The next generation of prognostic data to incorporate into drug therapy decision making will likely come from the study of somatic gene mutations and whole genome sequencing from individual patients. A report identified specific somatic gene mutations that were associated with resistance to chemotherapy such as TP53 and others newly associated with CLL, such as SF3B1.104 Tracking subclonal heterogeneity was performed in patients receiving therapy revealed that certain tumor subclones evolved over time in a heterogeneous fashion for each individual patient. These data may ultimately predict which patients will achieve a suboptimal response to therapy and guide the selection of salvage therapies.105
Evaluation of Therapeutic Outcomes
CLL is an incurable disease and the goal of therapy is to optimize remission duration while minimizing the burden of treatment-related adverse effects.

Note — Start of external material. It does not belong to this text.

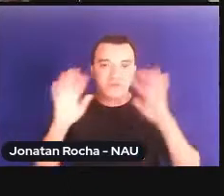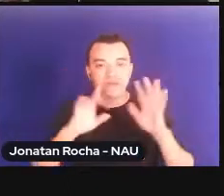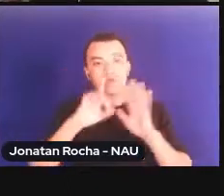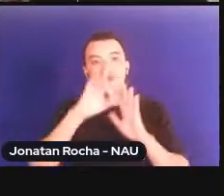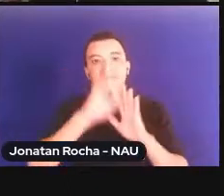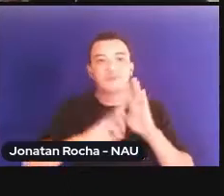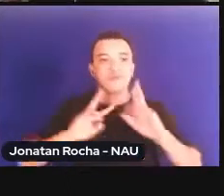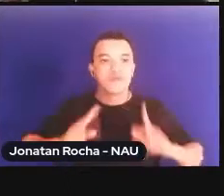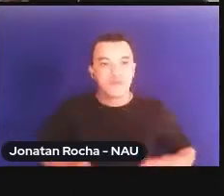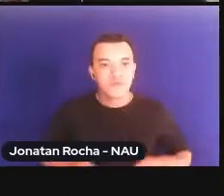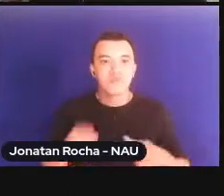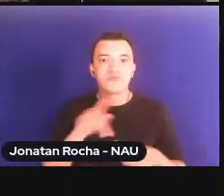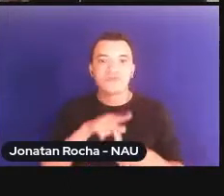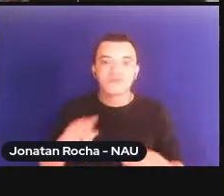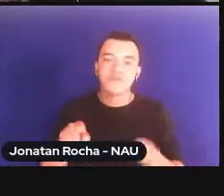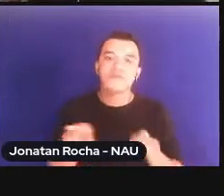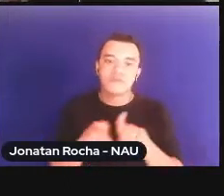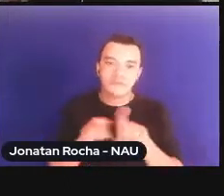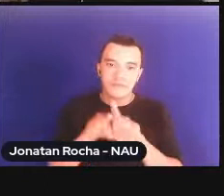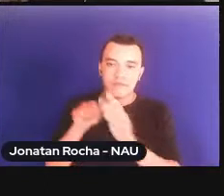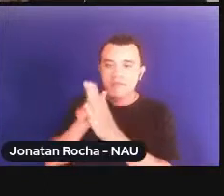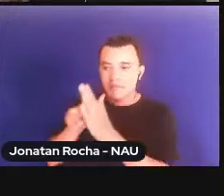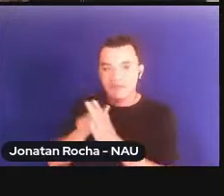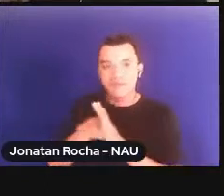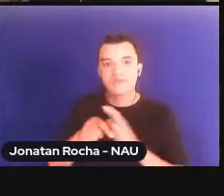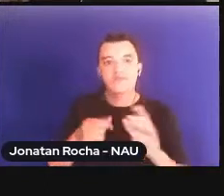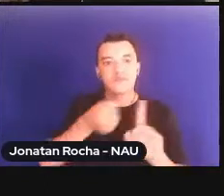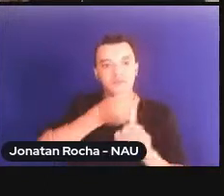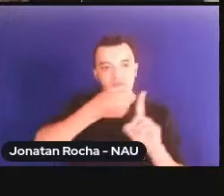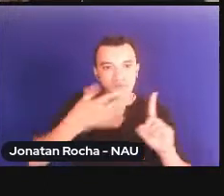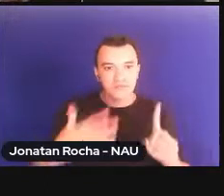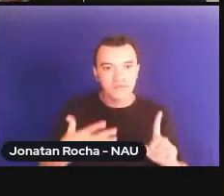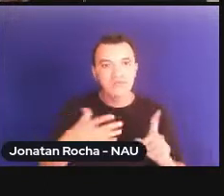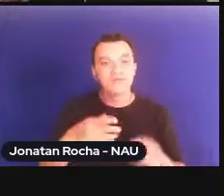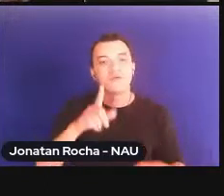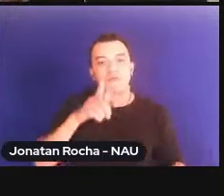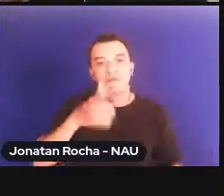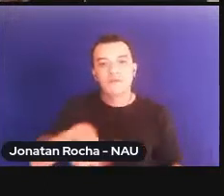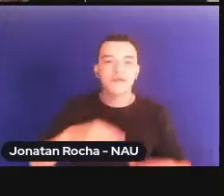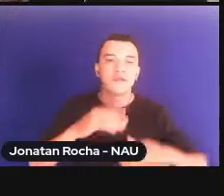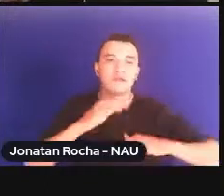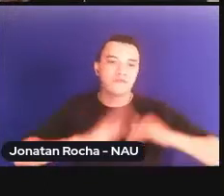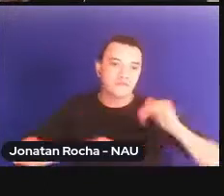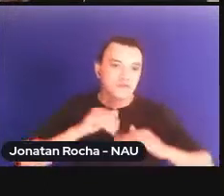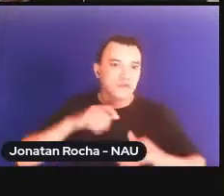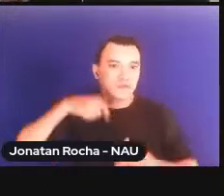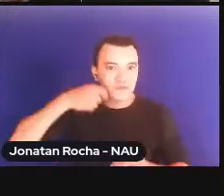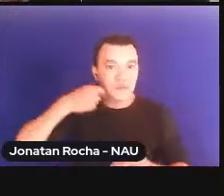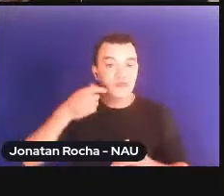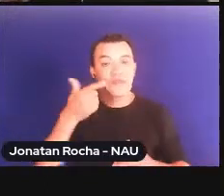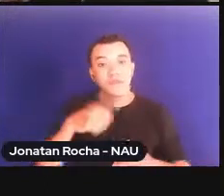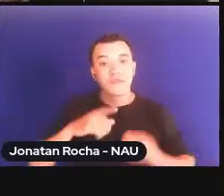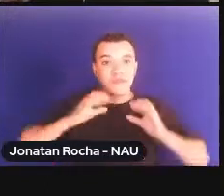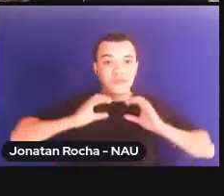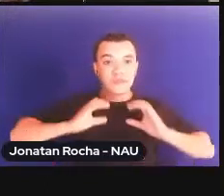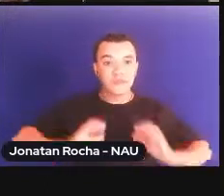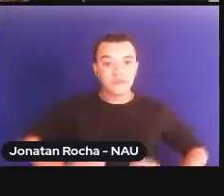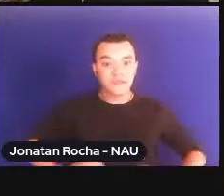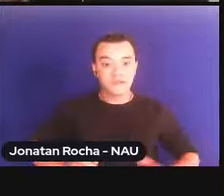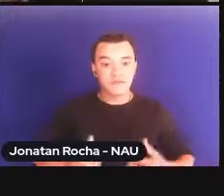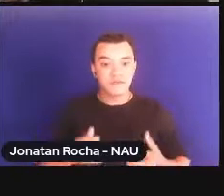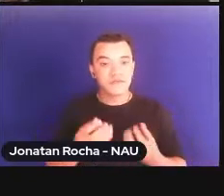professor, eu também falo como pesquisador, como extensionista, como advogado, como cidadão e como pessoa.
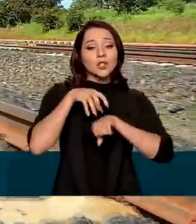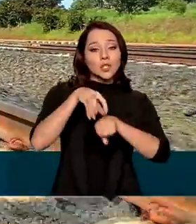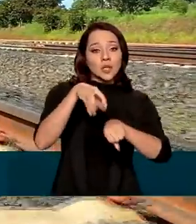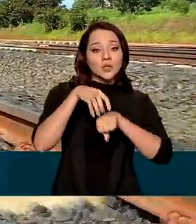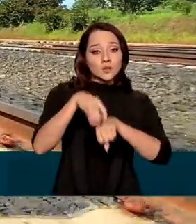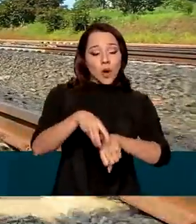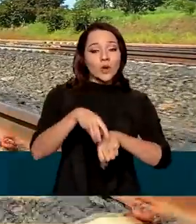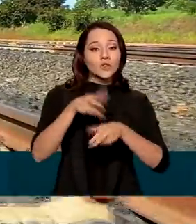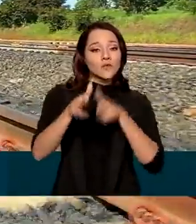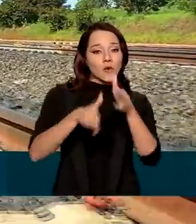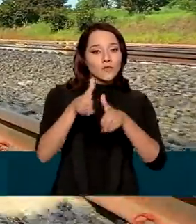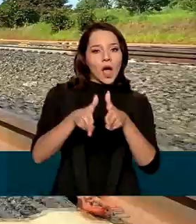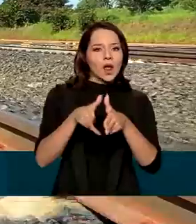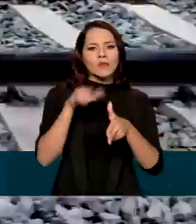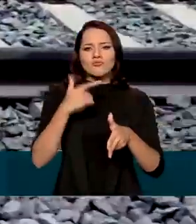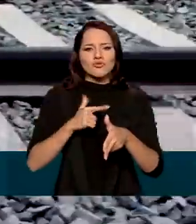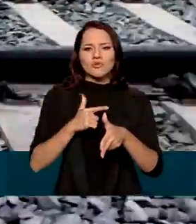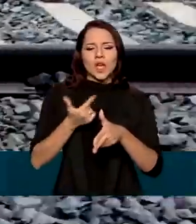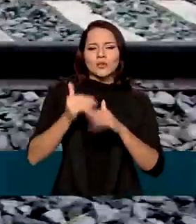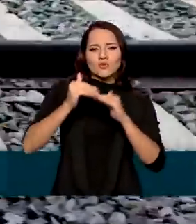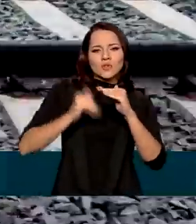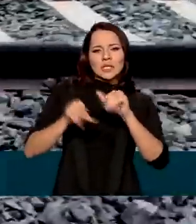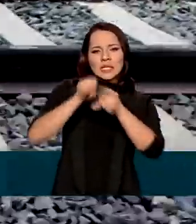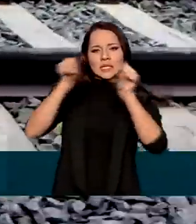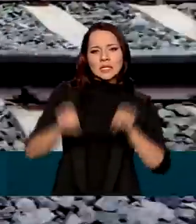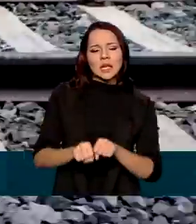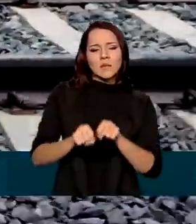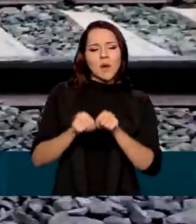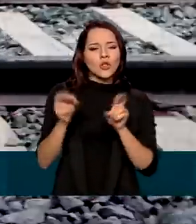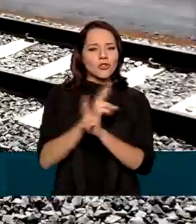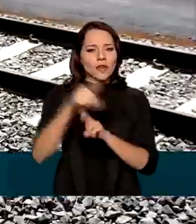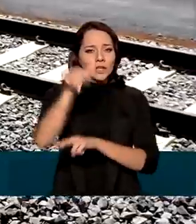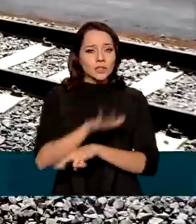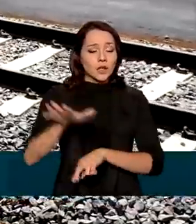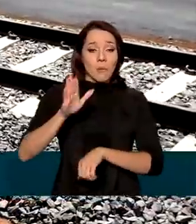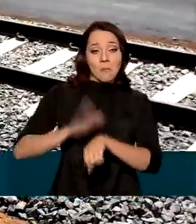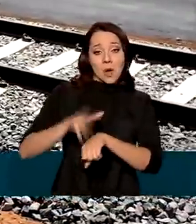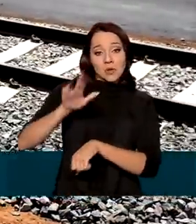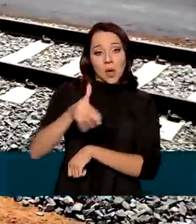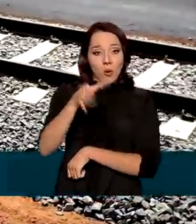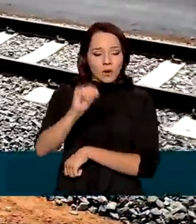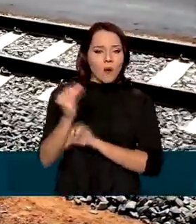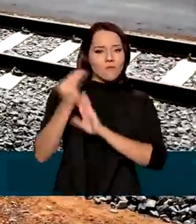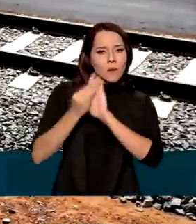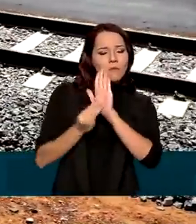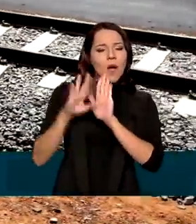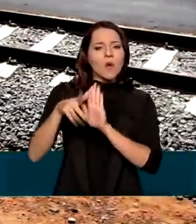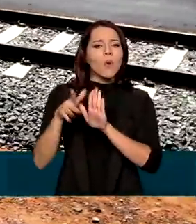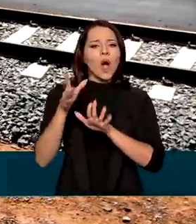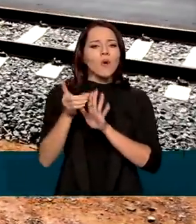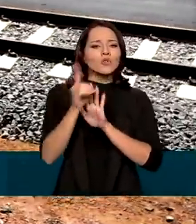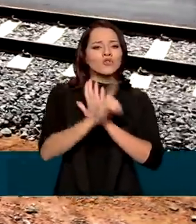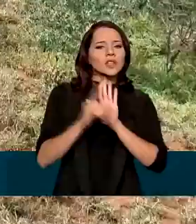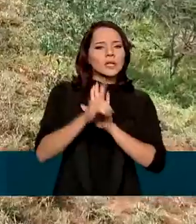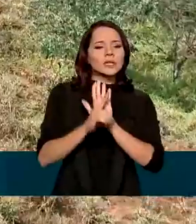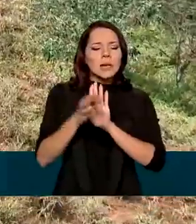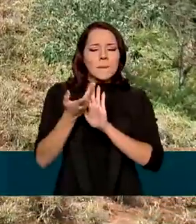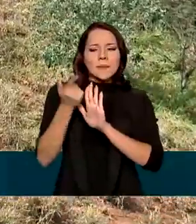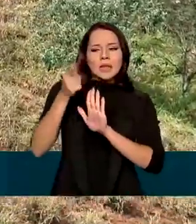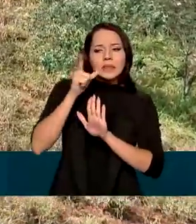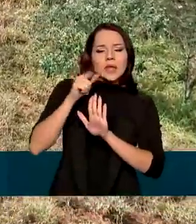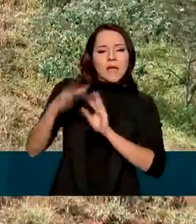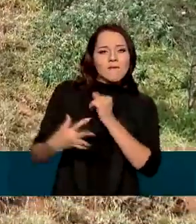ferroviário que não façam parte do subsistema ferroviário nacional. Cabe à União estabelecer as diretrizes para garantir a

Supportive care for patients undergoing active treatment for CLL is crucial for ensuring a successful outcome. Patients may become hypogammaglobinemic as a consequence of disease progression or treatment will need routine monitoring of serum IgG. If the serum IgG falls below 500 mg/dL (5 g/L), then monthly replacement doses of 300 to 500 mg/kg of IV immune globulin is warranted. Antibiotic prophylaxis for patients receiving fludarabine-based regimens or chemoimmunotherapy should be considered for herpes virus and Pneumocystis. Patients who are treated with alemtuzumab will require monitoring for cytomegalovirus (CMV) antigen every 1 to 2 weeks while on therapy and for 2 months after or be given prophylaxis with valganciclovir.